Santorum stunner at Florida church!

One of the first things that I do with student journalists is teach them the following trick. If you are struggling with some particularly tough passage in a story, perhaps a tricky paraphrase with some complicated grammar, then it is wise to print a copy of your rough draft, walk away from the keyboard and read the stuff out loud. Most of the time, your ears will catch the mistakes. This even works, sometimes, with errors of fact. It's amazing how the really dumb stuff just jumps off the page when you hear your own voice reading the words. No, this technique doesn't work nearly as well when you simply read the text silently, inside your own head.

A reader just sent your GetReligionistas a classic example of a mistake that made it into print at the Palm Beach Post (the newspaper that landed in my yard about a decade ago) that surely, surely would have been caught if a reporter or editor had paused long enough to read this howler out loud. Here's the top of this short political-beat story:

Rev. O’Neal Dozier, the conservative pastor of Pompano Beach’s Worldwide Christian Center, told the Palm Beach Post ... that Mitt Romney cannot win the presidency because Americans won’t vote for a Mormon president.

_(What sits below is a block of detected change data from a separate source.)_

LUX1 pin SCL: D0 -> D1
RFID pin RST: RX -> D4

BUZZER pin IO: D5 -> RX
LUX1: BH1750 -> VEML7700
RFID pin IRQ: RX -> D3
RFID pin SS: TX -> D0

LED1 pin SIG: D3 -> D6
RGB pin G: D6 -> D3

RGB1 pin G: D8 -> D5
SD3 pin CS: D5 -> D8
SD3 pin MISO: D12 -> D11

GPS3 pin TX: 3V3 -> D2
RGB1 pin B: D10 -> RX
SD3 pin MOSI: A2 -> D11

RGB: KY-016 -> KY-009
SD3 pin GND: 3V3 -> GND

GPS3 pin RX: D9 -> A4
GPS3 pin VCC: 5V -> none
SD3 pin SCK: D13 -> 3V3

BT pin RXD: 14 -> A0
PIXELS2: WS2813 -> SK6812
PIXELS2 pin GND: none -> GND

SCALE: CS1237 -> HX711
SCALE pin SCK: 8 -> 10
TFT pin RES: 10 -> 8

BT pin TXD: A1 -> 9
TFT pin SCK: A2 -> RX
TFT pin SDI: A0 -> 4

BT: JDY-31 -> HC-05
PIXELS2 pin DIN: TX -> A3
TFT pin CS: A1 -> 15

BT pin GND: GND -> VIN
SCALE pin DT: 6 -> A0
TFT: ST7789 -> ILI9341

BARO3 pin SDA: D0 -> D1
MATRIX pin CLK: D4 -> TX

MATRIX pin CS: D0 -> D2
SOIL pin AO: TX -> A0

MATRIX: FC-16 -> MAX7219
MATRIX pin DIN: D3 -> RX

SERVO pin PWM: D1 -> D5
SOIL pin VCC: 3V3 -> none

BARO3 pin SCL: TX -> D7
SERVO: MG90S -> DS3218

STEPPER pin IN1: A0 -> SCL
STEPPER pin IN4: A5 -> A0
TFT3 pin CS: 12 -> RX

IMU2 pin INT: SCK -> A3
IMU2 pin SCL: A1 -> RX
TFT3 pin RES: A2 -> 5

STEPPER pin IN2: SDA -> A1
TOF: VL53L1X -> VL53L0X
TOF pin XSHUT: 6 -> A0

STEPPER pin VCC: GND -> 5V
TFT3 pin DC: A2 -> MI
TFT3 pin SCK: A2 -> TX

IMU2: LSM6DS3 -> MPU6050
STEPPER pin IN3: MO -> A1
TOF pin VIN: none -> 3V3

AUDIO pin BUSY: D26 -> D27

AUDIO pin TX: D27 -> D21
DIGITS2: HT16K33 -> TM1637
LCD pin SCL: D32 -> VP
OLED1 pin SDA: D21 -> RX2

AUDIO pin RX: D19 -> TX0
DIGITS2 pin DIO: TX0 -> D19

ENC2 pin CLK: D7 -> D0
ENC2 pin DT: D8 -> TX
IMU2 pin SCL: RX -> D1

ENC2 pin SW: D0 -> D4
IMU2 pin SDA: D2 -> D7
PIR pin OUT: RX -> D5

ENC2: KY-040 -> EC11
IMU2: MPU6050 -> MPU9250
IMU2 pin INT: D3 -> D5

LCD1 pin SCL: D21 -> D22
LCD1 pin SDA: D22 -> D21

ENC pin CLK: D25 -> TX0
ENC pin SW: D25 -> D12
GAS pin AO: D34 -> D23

Following his third place finish in South Carolina, Rick Santorum made his first Florida campaign stop at Dozier’s church, where he gave a faith-based sermon. Dozier has been an outspoken critic of homosexuality and radical Islam. In November, former presidential candidate Herman Cain decided minutes before a speech not to have Dozier deliver his invocation, as was originally planned.

First of all, under Associated Press style, that would be "The Rev. O'Neal Dozier," with a T-H-E.

However, that isn't the most humorous choice of words in this passage.

Did you see it? Raise your hands, out there in GetReligion reader land, if you have ever heard someone deliver, in a church, a non-faith-based sermon.

I assume that the reporter was trying to say that, instead of getting up in the pulpit of a conservative church and giving a talk about tax breaks for manufacturers, the Catholic senator elected to talk about matters directly related to Christian faith. Thus, it was a "faith-based sermon" instead of, well, a "secular sermon."

Then again, after that kind of gaffe, are readers supposed to trust that this was a "sermon" at all? Did Santorum actually preach the sermon in this church service or did he simply make some off-the-cuff remarks? In other words, is the reporter using the word "sermon" as a metaphor?

In this case, I would think that many readers would actually want to know if a candidate for the White House spoke before the service in a major African-American church, during the service or afterwards. Was he in the pulpit or did this take place in coffee hour?

After reading that strange "faith-based sermon" reference, I am not sure what happened, in this case.

As for the main thrust of this story, Palm Beach Post editors also needed to challenge this prominent pastor on one of his alleged facts. Read the following carefully:

Dozier, who is black, said a Republican will need at least 10 percent of the black vote to win the presidency.

“Blacks are not going to vote for anyone of the Mormon faith,” Dozier said. “The book of Mormon says the Negro skin is cursed.”

From 1849 through 1978 the Church of Latter-Day Saints barred blacks from its priesthood. The church has lifted but not repudiated the policy. Dozier said if Romney is the nominee, President Obama’s surrogates will bring out what Dozier considers to be racist views in the Mormon Church.

First of all, the story should have referred to "The Book of Mormon," not the "book of Mormon." Also, that controversial "doctrine" or "teaching" -- as opposed to "policy" -- is linked to a passage in a different Mormon text, one called "The Book of Abraham," within "The Pearl of Great Price." It isn't in "The Book of Mormon," itself. If I am in error on that point, someone shoot me a correction.

All in all, this was not a happy excursion onto the religion beat.